**Source extract:**

Content starts

Xeon W-3175X (the "5GHz" 28 core) uses paste rather than solder

[Amazonsucks]

56 minutes ago, Jurrunio said:

uh huh, did you read the title of this post? People buying the 28 core W-3175X wont be caring about 'saving money'. You need to swim in money to consider this CPU in the first place.

Then maybe they did it for thermal cycling issues? Has anyone bothered to get a statement from them about it?

[leadeater]

9 minutes ago, Amazonsucks said:

Then maybe they did it for thermal cycling issues? Has anyone bothered to get a statement from them about it?

If that was a real issue then the enterprise Xeons (not Xeon W) would not be soldered and they are. The argument for not doing it because of small dies and risk of damage is very valid, that's why Xeons were soldered and the now much smaller desktop ones were not. Even when the dies weren't much bigger the larger process nodes were less susceptible to heat damage and less of the functional parts of the die would get damaged anyway.

 

And it's not like thermal paste TIM is the problem anyway, it's the gap between the IHS and the die that is the problem and solder while also being far more thermally conductive also makes sure that gap is extremely small, because they are fused together. A new IHS and mounting design would probably fix that issue almost as well as solder would.

[Mira Yurizaki]

I encourage the armchair thermodynamic scientists here to read https://medium.com/@OpenSeason/soldered-cpu-vs-cheap-paste-59fb96a4fca7

[Arika]

18 minutes ago, M.Yurizaki said:

I encourage the armchair thermodynamic scientists here to read https://medium.com/@OpenSeason/soldered-cpu-vs-cheap-paste-59fb96a4fca7

that was an interesting read, i am by no means a  self proclaimed thermodynamic specialist, i was curious .

 

i never really understood the rabid reaction some people have to companies not using solder and they only ever attribute it to cost, but according to that paper, there is much more to consider  about what to use than just cost

 

with this

Quote

 From here going forward, I doubt any 7nm or small die size solutions will have Indium solder TIM1. At the time of writing this piece, Ryzen 3 has not been launched and the package has not been analyzed. It will be quite interesting to see what unfolds.

Content ends

**Assigned task:**
Retype the passage of the Xeon W-3175X thread starting with "uh huh, did" and going on through "the first place.". The rows that follow were taken from a separate source.

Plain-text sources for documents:
Content starts

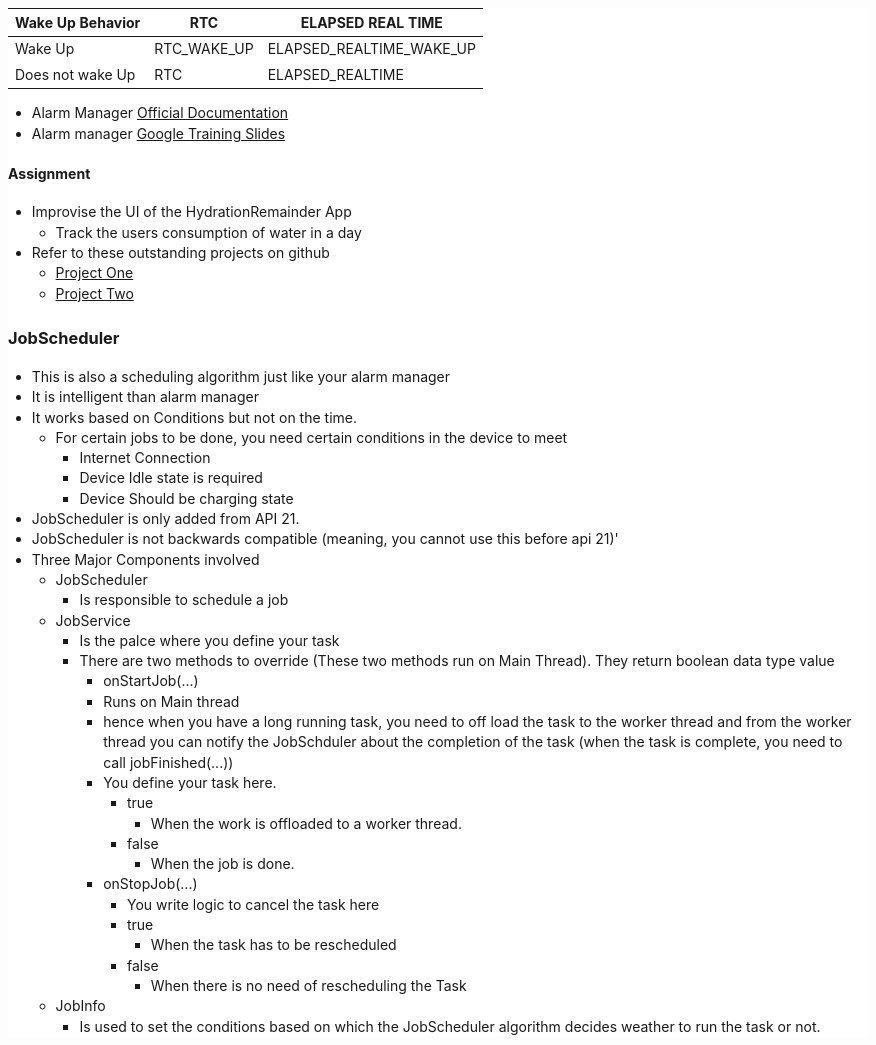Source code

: Wake Up Behavior| RTC|ELAPSED REAL TIME  
---|---|---
Wake Up | RTC_WAKE_UP | ELAPSED_REALTIME_WAKE_UP
Does not wake Up| RTC | ELAPSED_REALTIME

- Alarm Manager [Official Documentation](https://developer.android.com/reference/android/app/AlarmManager)
- Alarm manager [Google Training Slides](https://docs.google.com/presentation/d/1Xz5TVqIsKWR2J1-OdZHrSh3mE52AIAWeVhhVNkVdnQE/edit#slide=id.g116d7d9d49_3_13)

#### Assignment
- Improvise the UI of the HydrationRemainder App
  - Track the users consumption of water in a day
- Refer to these outstanding projects on github
  - [Project One](https://github.com/KeyurDiwan/Water-Reminder)
  - [Project Two](https://github.com/sinansonmez/WaterTracker)

### JobScheduler
- This is also a scheduling algorithm just like your alarm manager
- It is intelligent than alarm manager
- It works based on Conditions but not on the time.
  - For certain jobs to be done, you need certain conditions in the device to meet
    - Internet Connection
    - Device Idle state is required
    - Device Should be charging state
- JobScheduler is only added from API 21. 
- JobScheduler is not backwards compatible (meaning, you cannot use this before api 21)'
- Three Major Components involved
  - JobScheduler
    - Is responsible to schedule a job
  - JobService
    - Is the palce where you define your task
    - There are two methods to override (These two methods run on Main Thread). They return boolean data type value
      - onStartJob(...) 
      - Runs on Main thread
      - hence when you have a long running task, you need to off load the task to the worker thread and from the worker thread you can notify the JobSchduler about the completion of the task (when the task is complete, you need to call jobFinished(...))
      - You define your task here. 
        - true
          - When the work is offloaded to a worker thread.
        - false
          - When the job is done.
      - onStopJob(...)
        - You write logic to cancel the task here
        - true
          - When the task has to be rescheduled
        - false
          - When there is no need of rescheduling the Task
  - JobInfo
    - Is used to set the conditions based on which the JobScheduler algorithm decides weather to run the task or not.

Content ends

**Task response:**
uh huh, did you read the title of this post? People buying the 28 core W-3175X wont be caring about 'saving money'. You need to swim in money to consider this CPU in the first place.